How can I determine whether GPT is experiencing streaming failure or if the streaming has already been completed in a Stream situation?

Currently, we are using Python to request a stream from ChatGPT and returning the streamed text to the frontend webpage. However, there are instances where the returned text is interrupted. I’m unsure whether adding logs would help identify whether the issue lies with ChatGPT not providing a complete sentence or if the frontend is refusing to receive, causing us to stop further reception. Below is my code for obtaining the stream:

responses = openai.ChatCompletion.create(
        model=model, messages=messages, temperature=0, stream=True
    )
for response in responses:
            try:
                    last_response = response["choices"][0]["delta"]["content"]
            except:
                    logging.error("incomplete reception")

I can only determine if the stream has ended by checking the length of the list obtained from response["choices"][0]["delta"]["content"] . If the length exceeds a certain threshold, it indicates that ChatGPT has stopped providing content, and the stream ends. However, if the stream termination is due to an incorrect response or a failure in proper content delivery, how can I distinguish between these scenarios?

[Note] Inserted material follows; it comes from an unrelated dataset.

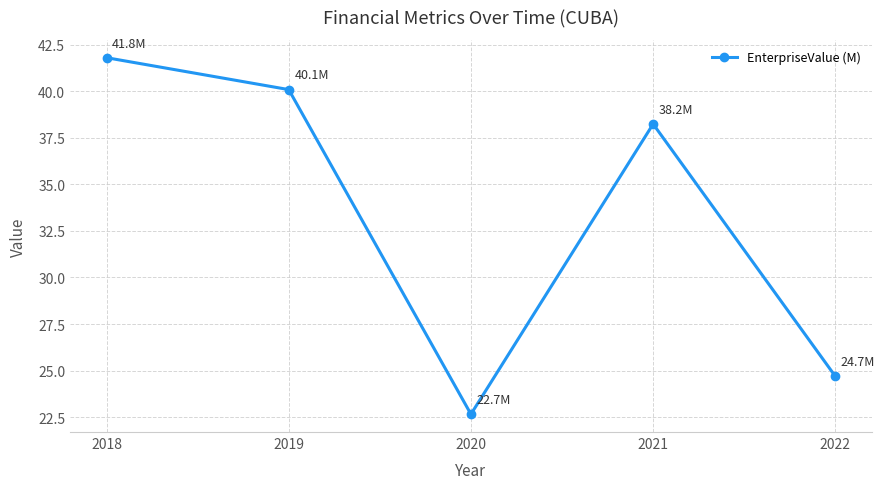

Rank the categories by value from lowest to highest.

2020, 2022, 2021, 2019, 2018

Here’s a Chat completion chunk object:

{
  "id": "chatcmpl-123",
  "object": "chat.completion.chunk",
  "created": 1677652288,
  "model": "gpt-3.5-turbo",
  "choices": [{
    "index": 0,
    "delta": {
      "content": "Hello",
    },
    "finish_reason": "stop"
  }]
}

Consider the property finish_reason. This will be stop if the model hit a natural stop point or a provided stop sequence, length if the maximum number of tokens specified in the request was reached, or function_call if the model called a function.

If it’s neither of these when your stream terminates, your stream was likely interrupted.

1 Like

You’re right. If finish_reason != stop / length when the stream terminates, it should indeed be interrupted. However, how can we differentiate whether the interruption occurred while waiting for a response from ChatGPT or if it was due to the external webpage user terminating my program?

It’s pretty simple. The logic to detect interruptions on client-end would have to be implemented by you.